Abren los ojos y ven a un hombre y una mujer. Un mago y una bruja. Observan, aprenden, aman. Luego, se van a dormir.
Cuando despiertan de nuevo, solo hay un chico. Se parece mucho al mago, pero no hay señal alguna del mago. Pero sí ven a la bruja. Y conocen gente nueva: tres chicos y una chica. Luego, se separan. "Nos veremos pronto".
Se encuentran en sueños. Hablan del chico que se parece al mago, y de los tres chicos y la chica. Hablan de la bruja y de cuánto extrañan al mago. Esperan el día en que puedan estar juntos de nuevo. Luego, hay caos.
Y en medio del caos, su única opción es esperar. Y esperar es doloroso, pero van a esperar, por el bien de sus seres queridos. Decisiones son tomadas, se hacen las despedidas, se derraman lágrimas por los que ya no están. Luego, tienen que seguir adelante.

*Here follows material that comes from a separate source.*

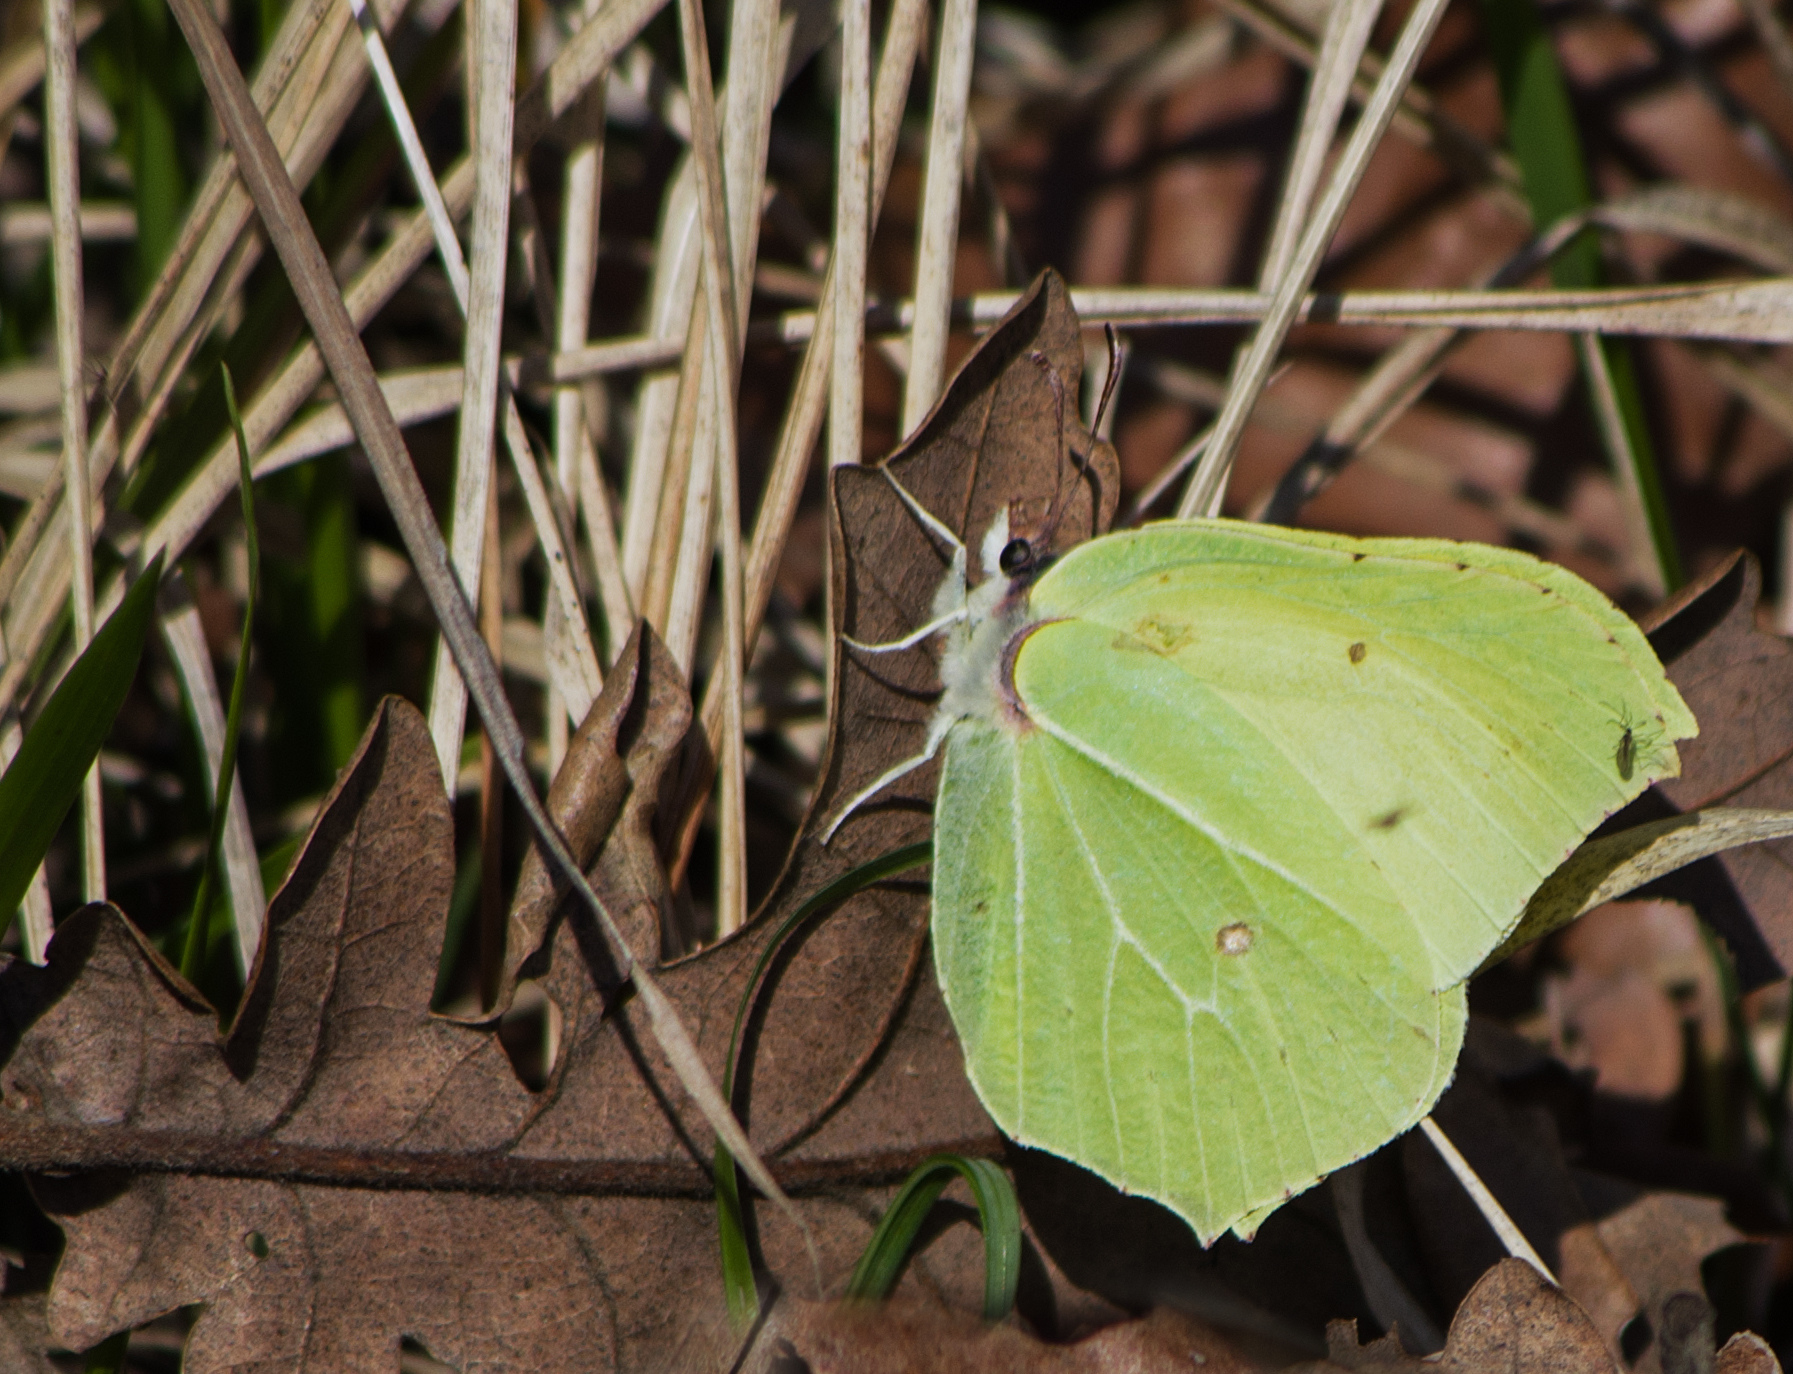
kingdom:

Separados en contra de su voluntad, pero voluntariamente se quedan con estas nuevas personas. Pues a estas personas aprecian. Y a estas personas aman. Así que esperarán un poco más, hasta el día en que puedan volver a estar juntos.
Mientras tanto, recuerdan. En lo profundo de sus corazones, siempre atesorarán todos estos recuerdos. Recuerdos de un día soleado, de un día lluvioso, de la comida que comieron, de los libros que leyeron, de las personas que amaron… La imagen de un mago y una bruja, las personas a las que una vez llamaron "hogar".